Мы двигались, как одно целое, как продолжение друг друга, и чем дольше играла музыка, тем плавней становились наши движения, я прикрыла глаза, полностью отдавшись на волю проснувшихся желаний и ощущений. И доверившись партнёру. Мир исчез, осталась только чувственная, нежная мелодия, волшебство танца, учащённое дыхание Рена и непривычное, немного пугающее, пожалуй, самое главное ощущение, затмившее все остальные — ощущение единения. Хотелось, чтобы музыка никогда не заканчивалась, чтобы танец длился вечно, и уже ни на какие разговоры не тянуло — даже сущности сделали вид, что их нет, и в сознании царила блаженная тишина. Я наслаждалась исключительно своими эмоциями, собственными, родными, настоящими. Губы сами раздвинулись в улыбке, глупой, но счастливой, а глаза по-прежнему не открывала, не желая выныривать из восхитительного океана удовольствия. Рен умница, что выбрал такой необычный способ успокоить меня, это лучше всяких настоек и душеспасительных бесед.

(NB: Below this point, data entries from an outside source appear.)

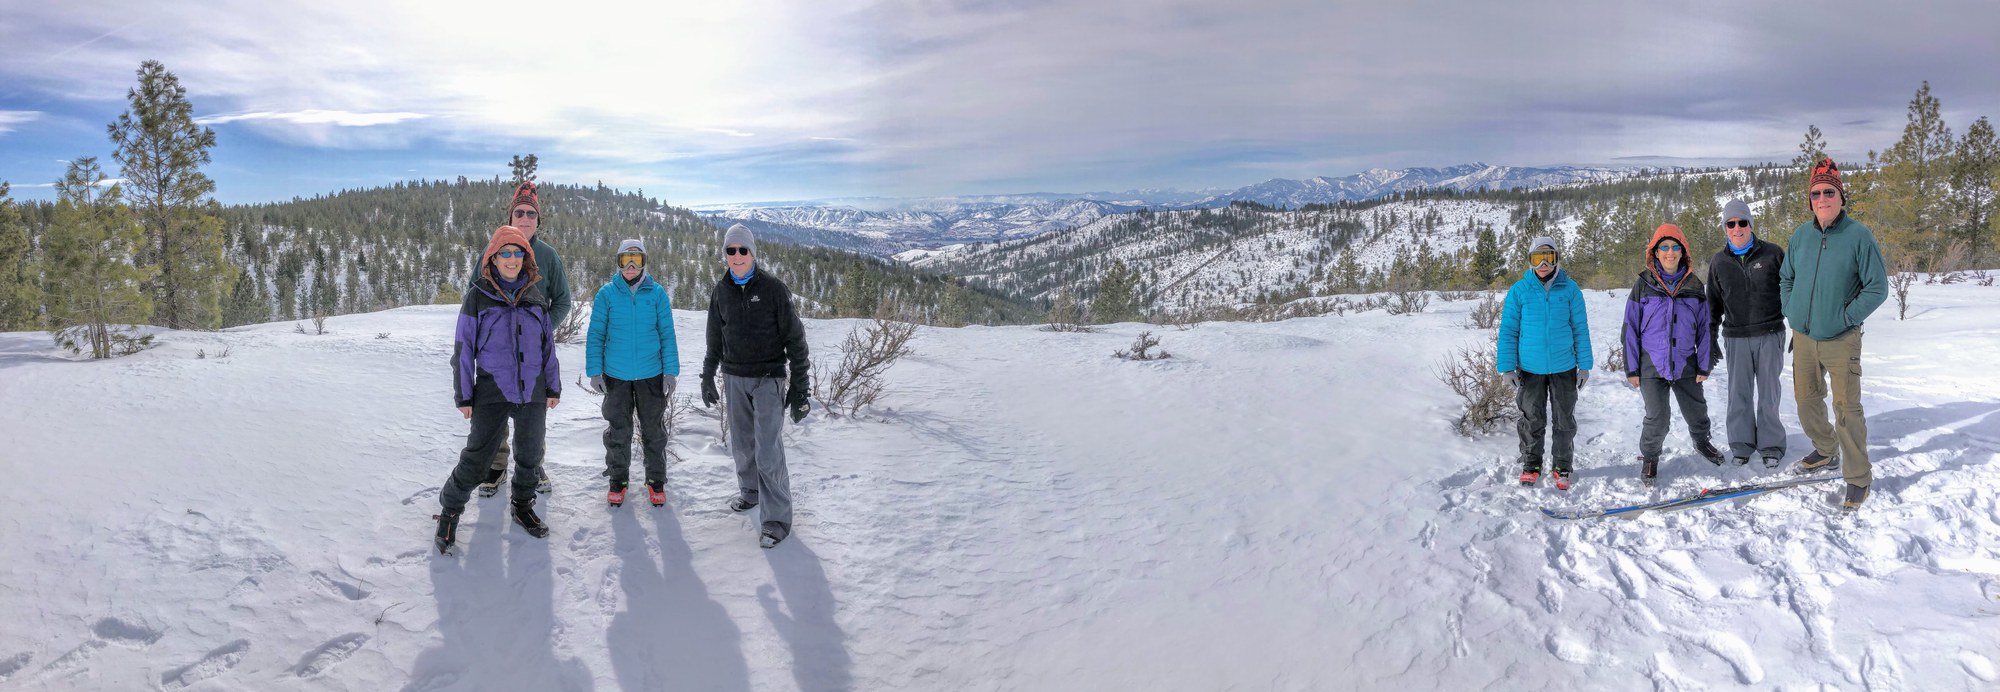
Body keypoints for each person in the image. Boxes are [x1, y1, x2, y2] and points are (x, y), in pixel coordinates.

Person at [436, 225, 561, 553]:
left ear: (526, 257)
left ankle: (522, 505)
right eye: (505, 252)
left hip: (533, 390)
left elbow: (547, 347)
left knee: (530, 455)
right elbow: (463, 348)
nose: (512, 258)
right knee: (478, 458)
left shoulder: (536, 297)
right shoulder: (478, 296)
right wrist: (464, 394)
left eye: (518, 252)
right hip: (492, 389)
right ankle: (450, 511)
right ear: (492, 257)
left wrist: (553, 387)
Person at [1779, 157, 1887, 511]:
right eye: (1816, 193)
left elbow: (1877, 288)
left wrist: (1846, 317)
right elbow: (1786, 277)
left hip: (1841, 339)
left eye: (1829, 192)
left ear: (1841, 197)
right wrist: (1792, 310)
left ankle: (1858, 478)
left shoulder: (1858, 236)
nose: (1822, 198)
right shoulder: (1801, 236)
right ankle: (1826, 450)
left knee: (1846, 409)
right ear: (1810, 199)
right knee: (1806, 400)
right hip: (1804, 337)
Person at [700, 224, 811, 548]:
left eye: (742, 250)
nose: (736, 256)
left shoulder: (773, 289)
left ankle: (776, 520)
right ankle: (750, 492)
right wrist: (708, 375)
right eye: (730, 250)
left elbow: (796, 340)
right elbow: (714, 339)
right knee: (742, 445)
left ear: (752, 253)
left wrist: (800, 388)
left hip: (768, 379)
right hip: (734, 377)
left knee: (768, 450)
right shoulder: (721, 291)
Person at [475, 181, 573, 497]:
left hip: (534, 356)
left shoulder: (548, 256)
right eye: (519, 212)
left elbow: (563, 300)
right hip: (496, 354)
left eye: (531, 213)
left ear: (538, 220)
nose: (525, 218)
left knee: (533, 412)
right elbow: (473, 297)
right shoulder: (492, 251)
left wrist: (542, 332)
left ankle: (531, 465)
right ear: (511, 216)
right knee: (496, 409)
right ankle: (496, 465)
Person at [1622, 224, 1724, 484]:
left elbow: (1704, 328)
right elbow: (1630, 328)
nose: (1670, 252)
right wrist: (1632, 369)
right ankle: (1650, 457)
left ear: (1683, 251)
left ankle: (1702, 442)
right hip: (1651, 363)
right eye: (1664, 247)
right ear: (1655, 252)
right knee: (1657, 418)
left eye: (1675, 246)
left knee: (1696, 409)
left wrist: (1704, 365)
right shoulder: (1643, 285)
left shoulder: (1694, 285)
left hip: (1685, 361)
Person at [583, 239, 679, 508]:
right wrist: (595, 371)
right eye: (625, 260)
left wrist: (670, 371)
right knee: (618, 430)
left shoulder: (657, 294)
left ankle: (656, 480)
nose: (631, 266)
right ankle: (618, 479)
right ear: (618, 263)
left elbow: (667, 334)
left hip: (651, 374)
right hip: (616, 375)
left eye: (637, 260)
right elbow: (596, 334)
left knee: (654, 430)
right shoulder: (607, 294)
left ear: (645, 263)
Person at [1497, 235, 1593, 491]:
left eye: (1548, 257)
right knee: (1532, 419)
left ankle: (1562, 466)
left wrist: (1584, 365)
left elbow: (1580, 329)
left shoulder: (1570, 289)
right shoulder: (1519, 290)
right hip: (1530, 369)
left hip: (1564, 367)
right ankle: (1531, 464)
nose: (1543, 264)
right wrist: (1507, 367)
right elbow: (1509, 330)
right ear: (1530, 260)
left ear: (1556, 259)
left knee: (1564, 420)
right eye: (1537, 258)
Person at [1705, 199, 1788, 468]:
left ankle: (1771, 445)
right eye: (1731, 224)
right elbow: (1713, 304)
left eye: (1742, 222)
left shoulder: (1773, 254)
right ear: (1725, 228)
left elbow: (1791, 291)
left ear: (1751, 224)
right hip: (1736, 337)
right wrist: (1710, 337)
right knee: (1738, 394)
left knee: (1769, 393)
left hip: (1770, 333)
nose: (1737, 228)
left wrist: (1800, 326)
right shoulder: (1719, 262)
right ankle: (1741, 445)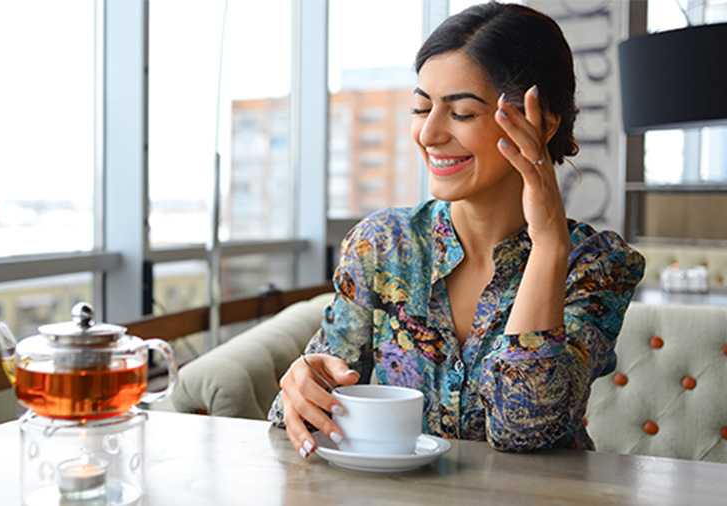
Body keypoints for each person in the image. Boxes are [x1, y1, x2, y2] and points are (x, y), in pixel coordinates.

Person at [269, 2, 645, 458]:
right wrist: (302, 385)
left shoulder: (598, 264)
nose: (428, 134)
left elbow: (524, 431)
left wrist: (547, 246)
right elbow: (308, 411)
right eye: (420, 107)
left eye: (462, 113)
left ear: (542, 122)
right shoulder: (383, 246)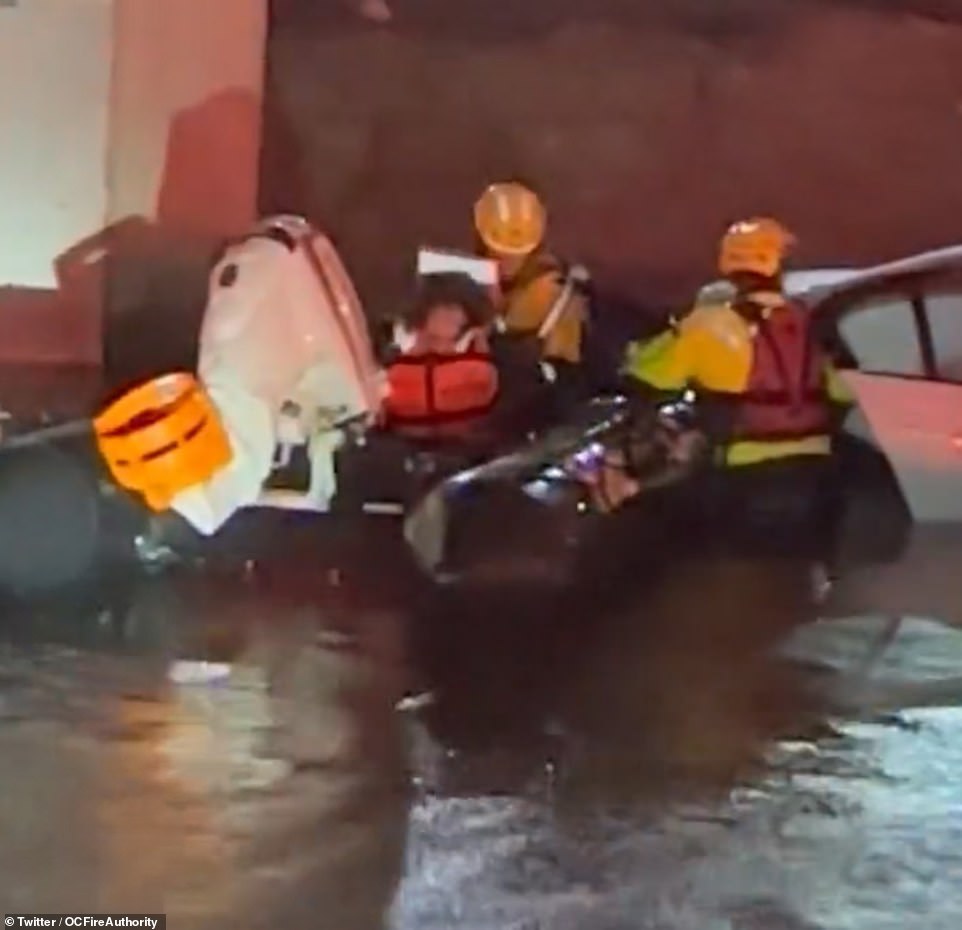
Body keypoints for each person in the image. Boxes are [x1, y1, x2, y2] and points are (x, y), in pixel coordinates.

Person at [621, 216, 854, 552]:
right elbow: (843, 390)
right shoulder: (809, 322)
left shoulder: (708, 323)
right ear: (777, 265)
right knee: (802, 575)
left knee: (706, 557)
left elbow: (646, 375)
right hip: (815, 473)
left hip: (743, 476)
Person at [473, 181, 591, 389]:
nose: (506, 259)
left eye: (513, 254)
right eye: (498, 251)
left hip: (525, 397)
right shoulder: (467, 278)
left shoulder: (557, 296)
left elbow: (562, 373)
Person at [381, 272, 501, 442]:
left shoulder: (481, 367)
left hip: (469, 457)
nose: (453, 315)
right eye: (444, 307)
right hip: (403, 455)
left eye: (460, 308)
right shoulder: (395, 369)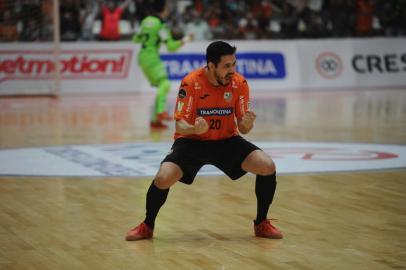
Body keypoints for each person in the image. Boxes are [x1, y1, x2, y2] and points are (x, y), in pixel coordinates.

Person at [126, 41, 283, 241]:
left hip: (227, 141)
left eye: (234, 64)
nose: (232, 71)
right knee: (163, 178)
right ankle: (147, 226)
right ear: (211, 65)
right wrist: (194, 128)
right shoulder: (191, 83)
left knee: (267, 165)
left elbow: (243, 128)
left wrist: (247, 123)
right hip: (192, 142)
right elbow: (179, 125)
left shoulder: (239, 83)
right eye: (226, 66)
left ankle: (261, 223)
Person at [132, 0, 193, 128]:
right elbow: (171, 47)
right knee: (165, 84)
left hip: (142, 57)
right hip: (151, 57)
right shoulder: (161, 25)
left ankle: (155, 120)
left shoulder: (145, 21)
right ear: (164, 9)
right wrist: (185, 40)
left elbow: (135, 39)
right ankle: (160, 112)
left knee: (161, 86)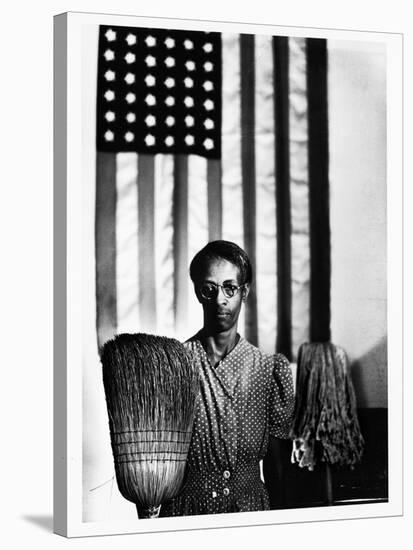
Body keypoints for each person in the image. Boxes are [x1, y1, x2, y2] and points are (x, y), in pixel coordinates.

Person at [160, 240, 295, 516]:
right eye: (209, 289)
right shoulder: (175, 365)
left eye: (230, 288)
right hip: (187, 512)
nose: (220, 299)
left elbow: (278, 468)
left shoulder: (268, 369)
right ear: (199, 293)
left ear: (244, 291)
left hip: (251, 512)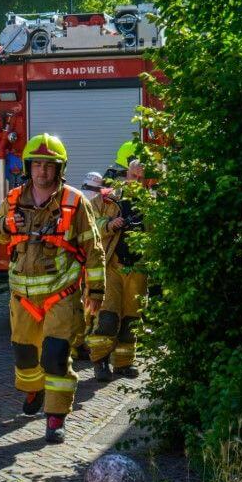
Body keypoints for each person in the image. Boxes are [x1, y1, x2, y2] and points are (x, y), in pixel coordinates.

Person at [0, 133, 105, 443]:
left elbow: (93, 249)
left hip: (61, 293)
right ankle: (32, 389)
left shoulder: (74, 201)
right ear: (29, 167)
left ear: (59, 169)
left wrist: (95, 292)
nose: (42, 171)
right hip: (22, 297)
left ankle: (56, 417)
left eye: (49, 166)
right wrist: (5, 225)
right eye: (37, 165)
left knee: (56, 355)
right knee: (25, 356)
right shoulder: (14, 199)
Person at [86, 159, 148, 381]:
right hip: (112, 266)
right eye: (134, 176)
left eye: (141, 177)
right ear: (126, 174)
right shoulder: (106, 199)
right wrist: (108, 225)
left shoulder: (150, 202)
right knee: (107, 318)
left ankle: (123, 363)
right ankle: (99, 361)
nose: (137, 180)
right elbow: (89, 225)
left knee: (131, 320)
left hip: (138, 268)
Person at [72, 172, 107, 360]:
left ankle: (79, 345)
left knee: (84, 306)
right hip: (87, 262)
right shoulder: (92, 202)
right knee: (88, 308)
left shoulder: (78, 199)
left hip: (81, 262)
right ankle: (79, 346)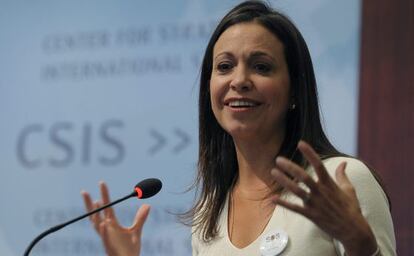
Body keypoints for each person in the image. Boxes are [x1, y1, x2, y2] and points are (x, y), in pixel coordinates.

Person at [81, 1, 396, 255]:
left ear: (295, 92)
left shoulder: (341, 180)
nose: (239, 80)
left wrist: (361, 247)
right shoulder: (209, 211)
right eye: (225, 66)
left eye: (261, 66)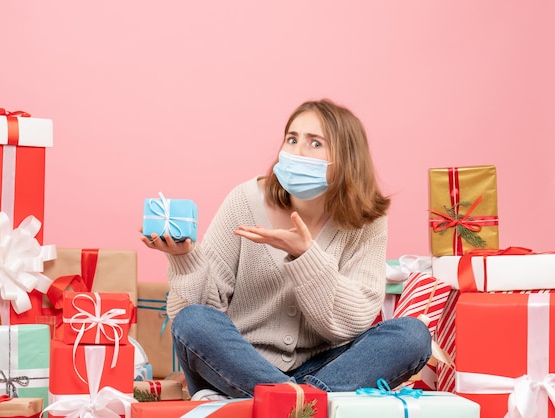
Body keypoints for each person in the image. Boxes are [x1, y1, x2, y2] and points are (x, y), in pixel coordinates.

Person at [140, 98, 431, 400]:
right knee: (192, 320)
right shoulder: (245, 200)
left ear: (346, 157)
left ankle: (289, 403)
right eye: (292, 139)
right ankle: (304, 404)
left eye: (314, 143)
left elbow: (350, 323)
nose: (296, 152)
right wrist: (183, 259)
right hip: (240, 367)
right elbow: (204, 311)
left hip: (325, 369)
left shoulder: (366, 221)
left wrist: (307, 256)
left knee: (412, 335)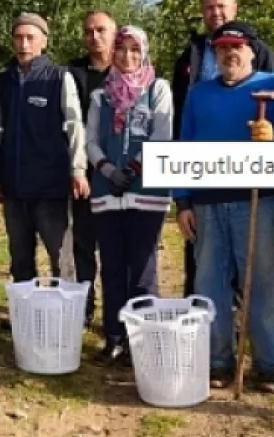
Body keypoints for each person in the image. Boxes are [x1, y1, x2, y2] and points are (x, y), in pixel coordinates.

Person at [173, 21, 274, 393]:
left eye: (237, 47)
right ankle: (218, 360)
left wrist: (273, 139)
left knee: (262, 282)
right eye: (222, 48)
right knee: (210, 281)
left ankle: (270, 364)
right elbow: (185, 147)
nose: (229, 54)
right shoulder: (199, 94)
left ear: (251, 51)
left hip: (255, 200)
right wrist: (182, 200)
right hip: (207, 202)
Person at [171, 0, 274, 299]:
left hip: (246, 177)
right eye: (209, 7)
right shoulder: (190, 55)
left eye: (222, 6)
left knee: (247, 264)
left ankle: (240, 329)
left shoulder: (259, 52)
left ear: (235, 8)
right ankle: (203, 329)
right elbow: (182, 121)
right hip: (202, 174)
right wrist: (183, 195)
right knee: (202, 262)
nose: (215, 12)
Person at [84, 26, 173, 366]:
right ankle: (115, 336)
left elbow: (161, 136)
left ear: (145, 52)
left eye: (135, 49)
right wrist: (106, 170)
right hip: (108, 193)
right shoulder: (100, 95)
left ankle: (146, 340)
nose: (128, 56)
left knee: (143, 268)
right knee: (112, 267)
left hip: (145, 192)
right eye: (121, 49)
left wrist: (133, 169)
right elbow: (91, 140)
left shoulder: (157, 89)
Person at [0, 12, 89, 290]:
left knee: (60, 255)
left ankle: (69, 313)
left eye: (30, 38)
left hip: (50, 186)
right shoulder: (2, 82)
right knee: (20, 258)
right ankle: (25, 315)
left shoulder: (59, 78)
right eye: (19, 38)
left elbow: (74, 126)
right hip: (13, 187)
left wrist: (78, 169)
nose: (24, 44)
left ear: (43, 42)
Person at [67, 10, 117, 326]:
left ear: (114, 33)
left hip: (119, 174)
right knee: (83, 244)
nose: (94, 36)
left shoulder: (129, 70)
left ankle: (116, 315)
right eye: (88, 31)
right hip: (85, 173)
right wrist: (77, 168)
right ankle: (84, 307)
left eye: (101, 30)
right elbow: (71, 123)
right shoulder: (72, 72)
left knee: (114, 248)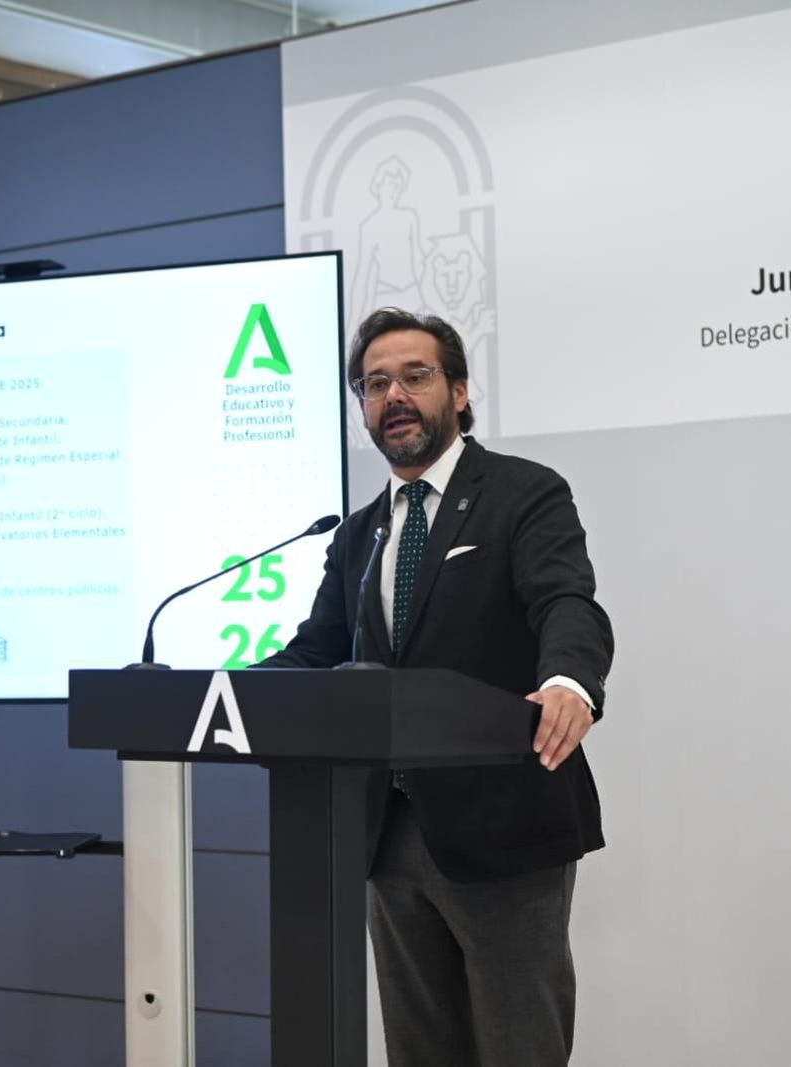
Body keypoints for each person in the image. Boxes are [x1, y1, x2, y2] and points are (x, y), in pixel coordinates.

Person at [263, 307, 613, 1067]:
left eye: (415, 376)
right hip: (387, 831)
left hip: (504, 825)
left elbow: (566, 600)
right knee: (420, 1051)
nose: (394, 394)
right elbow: (316, 650)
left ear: (458, 390)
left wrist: (569, 679)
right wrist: (228, 695)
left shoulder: (523, 493)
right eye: (375, 382)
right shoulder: (357, 531)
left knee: (520, 1046)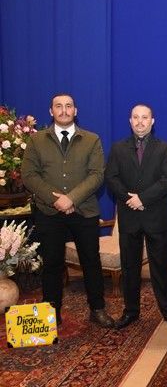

Последние аккорды растаяли в воздухе, оставив после себя в душе отголосок, как после глотка хорошего вина. Я замерла в объятиях Рена, отчаянно не желая открывать глаза и возвращаться в реальность, наши сердца бились одинаково быстро, почти в унисон. Ах, как хотелось прижаться всем телом, спрятаться в его руках, позволить себе хоть ненадолго стать обычной слабой женщиной!.. Чуткие, ласковые пальцы медленно провели вдоль спины, заставив прогнуться и резко выдохнуть, погладили основание шеи, отчего голова сама откинулась, и переместились на подбородок, не удерживая, а просто касаясь. Медленно-медленно мои ресницы поднялись, только для того, чтобы на несколько головокружительных мгновений наши взгляды встретились, а потом губы Рена мягко прижались к моим губам. Дыхание закончилось, и хотя ни о какой бешеной страсти речи не шло, слабость мгновенно охватила всё тело, и я молча порадовалась, что вторая рука моего слуги крепко держит за талию, не давая упасть. Его язык ласково обвёл контур губ, погладил, не пытаясь хулиганить, а у меня от нахлынувшей нежности сердце забилось с перебоями, и резко пропала способность мыслить. Мои руки совершенно без участия сознания обвились вокруг шеи Рена, пальцы проворно распустили хвост и зарылись в гладкие пряди, и меня накрыла очередная волна удовольствия, только в отличие от танца разбудившая дремавшую где-то в недрах души страсть.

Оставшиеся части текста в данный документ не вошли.